First things first, I hope everyone had a safe and enjoyable Thanksgiving and, hopefully, extended weekend.
As I sit here and write this article, I’ve heard all day that I’m apparently part of “Cyber Monday,” you know, just part of the traditional Thanksgiving experience, one meant for you and me to spend some of our hard-earned dollars.
I certainly can’t be the only one who thinks this is the latest catchphrase meant to further commercialize an event that continues to drift away from the oft-used “reason for the season.”
Now, I’m not a holiday shopping historian, but even in my short lifetime I’ve seen some disappointing trends. When I was younger, I remember Black Friday being a day where a few key ingredients came together to assist most businesses in moving those checkbooks back to the black.
These companies offered sales on a day most of the populus had off work, a group largely feeling the holiday spirit and one ready to start getting the Christmas shopping done early.
Some woke up early, sure, but the current crazes – including mob scenes and tramplings – were largely unheard of, or at least unpublicized.
It’s not so slowly morphed into something different. A few years ago, stores started pushing the envelope, opening earlier and earlier and offering customers much-sought-after “doorbusters.” Shoppers were encouraged to arrive the first hour or two in order to guarantee them the chance at significant savings.
This year, stores took it to the next level. Many opened on Thanksgiving Day. Think about that – stores opening their doors to herds of people on a federal, cherished holiday.
Then Saturday introduced the still-new-feeling, albeit worthwhile, Small Business Saturday, where consumers were asked to support independent local businesses.
And new this year was the aforementioned Cyber Monday, with some even going so far as to make it a type of “Cyber Shopping Week.”
The shopaholics among us have got to be going broke by now, at least if each opportunity was fully taken advantage of.
While I’m not one to tell people how to spend their holidays, and I’m definitely not going to say when or how to spend your money, but isn’t this over-commercialization going a little too far?

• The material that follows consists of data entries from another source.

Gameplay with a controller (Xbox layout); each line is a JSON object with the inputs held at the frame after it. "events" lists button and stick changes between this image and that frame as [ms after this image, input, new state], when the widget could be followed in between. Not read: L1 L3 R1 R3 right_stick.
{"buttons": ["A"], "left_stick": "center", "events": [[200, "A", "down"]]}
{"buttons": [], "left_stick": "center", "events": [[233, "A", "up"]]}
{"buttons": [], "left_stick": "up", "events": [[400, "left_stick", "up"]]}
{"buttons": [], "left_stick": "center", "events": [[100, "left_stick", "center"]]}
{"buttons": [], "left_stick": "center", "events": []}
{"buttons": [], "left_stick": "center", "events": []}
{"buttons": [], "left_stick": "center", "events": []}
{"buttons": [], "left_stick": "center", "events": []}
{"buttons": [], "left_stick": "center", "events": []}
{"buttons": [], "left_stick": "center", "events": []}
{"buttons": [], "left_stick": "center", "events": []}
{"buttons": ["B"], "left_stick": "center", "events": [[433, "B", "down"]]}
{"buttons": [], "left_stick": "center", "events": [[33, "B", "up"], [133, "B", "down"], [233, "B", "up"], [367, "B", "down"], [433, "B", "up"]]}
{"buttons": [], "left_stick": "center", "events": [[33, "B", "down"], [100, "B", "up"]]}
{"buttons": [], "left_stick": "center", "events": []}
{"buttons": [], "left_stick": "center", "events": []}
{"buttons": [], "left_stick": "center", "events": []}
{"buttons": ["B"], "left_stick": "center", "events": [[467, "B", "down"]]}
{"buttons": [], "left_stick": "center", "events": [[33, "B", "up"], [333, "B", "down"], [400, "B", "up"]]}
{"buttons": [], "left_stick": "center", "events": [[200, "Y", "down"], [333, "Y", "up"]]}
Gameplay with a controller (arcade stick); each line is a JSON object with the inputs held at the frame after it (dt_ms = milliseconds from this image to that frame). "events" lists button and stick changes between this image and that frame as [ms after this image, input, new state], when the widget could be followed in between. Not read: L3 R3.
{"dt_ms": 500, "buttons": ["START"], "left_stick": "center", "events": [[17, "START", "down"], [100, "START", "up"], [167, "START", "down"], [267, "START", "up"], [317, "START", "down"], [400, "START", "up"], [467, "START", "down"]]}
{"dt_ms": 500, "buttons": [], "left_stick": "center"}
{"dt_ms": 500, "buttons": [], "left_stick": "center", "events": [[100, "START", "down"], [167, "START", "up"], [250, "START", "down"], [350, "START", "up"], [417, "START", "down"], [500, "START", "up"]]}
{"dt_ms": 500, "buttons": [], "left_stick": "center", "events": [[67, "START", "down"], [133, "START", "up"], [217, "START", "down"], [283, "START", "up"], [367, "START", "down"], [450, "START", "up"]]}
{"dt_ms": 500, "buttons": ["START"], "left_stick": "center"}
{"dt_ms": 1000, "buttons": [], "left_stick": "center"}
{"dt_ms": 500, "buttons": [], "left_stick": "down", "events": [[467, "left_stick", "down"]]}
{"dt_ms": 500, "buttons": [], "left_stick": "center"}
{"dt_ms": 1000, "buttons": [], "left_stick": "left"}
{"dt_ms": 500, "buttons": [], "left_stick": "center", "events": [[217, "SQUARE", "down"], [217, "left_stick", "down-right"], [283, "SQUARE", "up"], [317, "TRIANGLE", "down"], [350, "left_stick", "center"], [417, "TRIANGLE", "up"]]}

How long will it be before WalMart, Lowe’s or some of the other stores open their doors Thanksgiving morning? Will there even be a holiday? Will Aunt Rhonda, Uncle Ralph and Aunt Betty decide the turkey isn’t really worth missing the best deals for? I hope not.
I guess I’m kind of old-fashioned. For me, Thanksgiving has always been about great company, food and football, even far from home. Last Thursday, I thought about the fact I’m healthy and have a roof over my head and was happy for the friends and family I have here and elsewhere.
The holidays can be a very, very stressful time. Trying to pick out that perfect gift, wondering where all the money will come from and finding the time put some people into a full-on tizzy. And now, on top of all of that, one of those last chances to relax and reflect on the good in our lives is slowly being strangled out by the capitalism that goes against everything Thanksgiving originally stood for.
Suppporting the economy is great, but can’t we just stick to 5 a.m. on Black Friday? Would it kill Home Depot or others to wait till then?
For those of you who did get your shopping done on Cyber Monday, Black Friday or before, feel free to laugh at me when I start mine about Dec. 20, but I’d like to think not having to brave crowds, worry about the best deals or wake up at who knows what hour will keep me plenty refreshed for that tough day or two preceding Christmas.
Until then, I wish you non-procrastinators happy shopping and plentiful doorbusters.